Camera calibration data

= Beginning of Section =

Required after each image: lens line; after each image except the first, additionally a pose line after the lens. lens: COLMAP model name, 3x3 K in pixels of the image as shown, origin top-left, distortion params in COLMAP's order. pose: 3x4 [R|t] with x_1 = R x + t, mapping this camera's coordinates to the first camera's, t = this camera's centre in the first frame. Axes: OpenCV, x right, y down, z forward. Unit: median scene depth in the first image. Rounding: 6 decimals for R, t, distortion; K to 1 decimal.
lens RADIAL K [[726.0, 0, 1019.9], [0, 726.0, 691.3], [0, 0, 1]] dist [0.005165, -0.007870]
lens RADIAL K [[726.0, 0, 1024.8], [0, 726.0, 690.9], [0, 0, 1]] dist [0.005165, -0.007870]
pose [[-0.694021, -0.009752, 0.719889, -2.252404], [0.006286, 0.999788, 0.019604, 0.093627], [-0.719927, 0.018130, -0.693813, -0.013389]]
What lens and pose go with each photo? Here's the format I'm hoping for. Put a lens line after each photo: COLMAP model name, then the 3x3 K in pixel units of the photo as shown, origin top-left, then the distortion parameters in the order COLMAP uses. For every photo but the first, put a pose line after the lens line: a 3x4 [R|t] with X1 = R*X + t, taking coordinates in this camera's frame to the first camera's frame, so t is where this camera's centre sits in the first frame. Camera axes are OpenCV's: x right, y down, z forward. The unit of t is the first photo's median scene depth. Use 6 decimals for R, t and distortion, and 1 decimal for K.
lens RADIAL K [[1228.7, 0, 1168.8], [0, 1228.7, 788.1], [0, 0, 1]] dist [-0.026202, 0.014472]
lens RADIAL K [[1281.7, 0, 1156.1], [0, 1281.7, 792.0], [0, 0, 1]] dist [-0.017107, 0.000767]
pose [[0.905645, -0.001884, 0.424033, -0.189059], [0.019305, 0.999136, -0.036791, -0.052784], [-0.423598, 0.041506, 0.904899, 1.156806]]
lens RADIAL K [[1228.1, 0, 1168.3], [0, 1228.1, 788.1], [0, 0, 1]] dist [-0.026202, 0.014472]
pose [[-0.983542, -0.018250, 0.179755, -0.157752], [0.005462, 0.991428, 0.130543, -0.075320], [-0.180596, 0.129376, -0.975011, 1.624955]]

= End of Section =

Your output must be an exact copy of every entry.

Required after each image: lens line; after each image except the first, additionally a pose line after the lens. lens: COLMAP model name, 3x3 K in pixels of the image as shown, origin top-left, distortion params in COLMAP's order. pose: 3x4 [R|t] with x_1 = R x + t, mapping this camera's coordinates to the first camera's, t = this camera's centre in the first frame. Axes: OpenCV, x right, y down, z forward. Unit: median scene depth in the first image. Rounding: 6 decimals for R, t, distortion; K to 1 decimal.
lens RADIAL K [[726.0, 0, 1019.9], [0, 726.0, 691.3], [0, 0, 1]] dist [0.005165, -0.007870]
lens RADIAL K [[726.0, 0, 1024.8], [0, 726.0, 690.9], [0, 0, 1]] dist [0.005165, -0.007870]
pose [[-0.694021, -0.009752, 0.719889, -2.252404], [0.006286, 0.999788, 0.019604, 0.093627], [-0.719927, 0.018130, -0.693813, -0.013389]]
What lens and pose go with each photo? Here's the format I'm hoping for. Put a lens line after each photo: COLMAP model name, then the 3x3 K in pixel units of the photo as shown, origin top-left, then the distortion parameters in the order COLMAP uses. For every photo but the first, put a pose line after the lens line: a 3x4 [R|t] with X1 = R*X + t, taking coordinates in this camera's frame to the first camera's frame, so t is where this camera's centre sits in the first frame. Camera axes are OpenCV's: x right, y down, z forward. The unit of t is the first photo's median scene depth. Use 6 decimals for R, t and distortion, and 1 decimal for K.
lens RADIAL K [[1228.7, 0, 1168.8], [0, 1228.7, 788.1], [0, 0, 1]] dist [-0.026202, 0.014472]
lens RADIAL K [[1281.7, 0, 1156.1], [0, 1281.7, 792.0], [0, 0, 1]] dist [-0.017107, 0.000767]
pose [[0.905645, -0.001884, 0.424033, -0.189059], [0.019305, 0.999136, -0.036791, -0.052784], [-0.423598, 0.041506, 0.904899, 1.156806]]
lens RADIAL K [[1228.1, 0, 1168.3], [0, 1228.1, 788.1], [0, 0, 1]] dist [-0.026202, 0.014472]
pose [[-0.983542, -0.018250, 0.179755, -0.157752], [0.005462, 0.991428, 0.130543, -0.075320], [-0.180596, 0.129376, -0.975011, 1.624955]]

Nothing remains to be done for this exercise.